I colori dell’acquarello erano
trasparenti, leggerissimi, e i contorni del disegno una linea sottile che
appena tratteggiava le cose. Quasi non esisteva senso nel disegnare, se non
quel dolce lasciarsi andare ad una fantasia leggera, che superava qualsiasi
intento, riusciva a prendere la mano e lasciare che la forma sul foglio
acquistasse la vita, diventasse colore, forma, illustrazione. Non c’era senso
nel fare un disegno qualsiasi, la semplice rappresentazione di un’immagine
vista. La cosa che toglieva il respiro era quel cercare di interpretare un piccolo,
infinitesimale, minuscolo frammento di vita, un pensiero esile e sottile fino a
quel momento celato dietro a chissà quali altri pensieri, mescolato dentro a chissà
quali altri ragionamenti ordinari, perso dietro a miriadi di altre cose, magari
più appariscenti, più forti, più importanti di tutto, eppure ammantate di
sciocchezze senza rimedio. Un gesto affettuoso che dura lo spazio di un attimo, e
si prolunga nel tempo in modo imprevisto, incorniciato nonostante il suo
bisogno di essere una cosa qualsiasi, senza importanza. Questo stava dentro al
disegno, e solo guardandolo spiegava da solo quanto era riuscito a scrollare da
sé la facilità di cadere in percorsi già visti, elementi sicuri di cose più
consuete. Lui lo aveva veduto il disegno, ne aveva assaporato in un attimo la
freschezza piacevole, ne era rimasto colpito pur senza comprendere il motivo
trainante da cui ne era attratto. Poi, una volta uscito dalla galleria d’arte,
aveva fatto un giro in quella serata piovosa, camminando sui lucidi marciapiedi
sotto al suo ombrello, con calma, ripensando al disegno, a quell’acquarello che
pareva parlasse di sé, della sua vita, dei suoi pensieri. Aveva riflettuto a lungo
su che cosa gli ricordasse quella figura di donna fermata in un gesto così
naturale, con l’espressione del viso leggermente ammiccante, come di chi ha
dentro di sé un lungo percorso alle spalle, un itinerario difficile, forse
sofferto, una strada impervia affrontata e forse non completamente percorsa.
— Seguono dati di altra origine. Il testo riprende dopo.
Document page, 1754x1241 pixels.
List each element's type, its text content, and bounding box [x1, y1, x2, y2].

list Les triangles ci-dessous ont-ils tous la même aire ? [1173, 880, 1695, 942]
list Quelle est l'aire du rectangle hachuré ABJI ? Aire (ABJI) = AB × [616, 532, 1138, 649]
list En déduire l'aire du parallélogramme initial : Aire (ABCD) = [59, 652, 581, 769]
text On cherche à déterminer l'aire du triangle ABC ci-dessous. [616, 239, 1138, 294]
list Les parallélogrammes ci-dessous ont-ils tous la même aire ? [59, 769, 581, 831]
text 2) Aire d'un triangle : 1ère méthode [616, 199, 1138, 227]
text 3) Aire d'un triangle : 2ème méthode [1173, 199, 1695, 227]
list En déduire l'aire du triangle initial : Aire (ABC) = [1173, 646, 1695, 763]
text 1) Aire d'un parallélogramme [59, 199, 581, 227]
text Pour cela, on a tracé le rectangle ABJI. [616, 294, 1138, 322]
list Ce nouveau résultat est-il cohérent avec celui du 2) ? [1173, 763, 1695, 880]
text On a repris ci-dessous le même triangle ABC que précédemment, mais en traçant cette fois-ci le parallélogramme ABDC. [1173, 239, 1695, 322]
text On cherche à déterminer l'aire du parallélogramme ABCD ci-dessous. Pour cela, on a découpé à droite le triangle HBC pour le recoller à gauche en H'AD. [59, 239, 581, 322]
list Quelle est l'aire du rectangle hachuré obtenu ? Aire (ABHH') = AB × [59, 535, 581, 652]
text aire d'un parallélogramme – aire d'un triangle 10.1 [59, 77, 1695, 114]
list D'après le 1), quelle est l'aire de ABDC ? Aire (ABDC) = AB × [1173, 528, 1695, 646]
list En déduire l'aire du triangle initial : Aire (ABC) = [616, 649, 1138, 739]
Poi era entrato dentro a un caffè, si era accostato al bancone e si era fatto
servire un liquore, qualcosa che riuscisse a scuoterlo un po’. Alcune persone a
fianco e dietro di lui parlavano di cose ordinarie scambiandosi brevi risate e
conversando in modo piacevole. Infine lui aveva pagato la sua consumazione,
augurato la buonasera al barista, e riaperto l’ombrello uscendo da dentro al
locale. Fu allora che vide la donna, da sola, con un normale impermeabile
stretto alla vita e i capelli non lunghi e ben pettinati. Camminava lungo la
strada, con l’espressione di chi ha già affrontato più volte itinerari
difficili, eppure serena, immedesimata nei suoi gesti così naturali. Era lei
l’acquarello, ne era sicuro, era lei quel disegno denso di cose, di vita, di
elementi minuti eppure ben forti nella sua espressione; era lei che adesso
senza motivo riempiva con la sua presenza tutto lo spazio che c’era; era lei
che senza ricordare qualcosa di preciso, parlava di sé, solo passando, solo
camminando dove camminavano tutti; ed era lì, quasi per una magia, uscita dal
quadro per dare colore a quei marciapiedi, a quella strada bagnata di pioggia.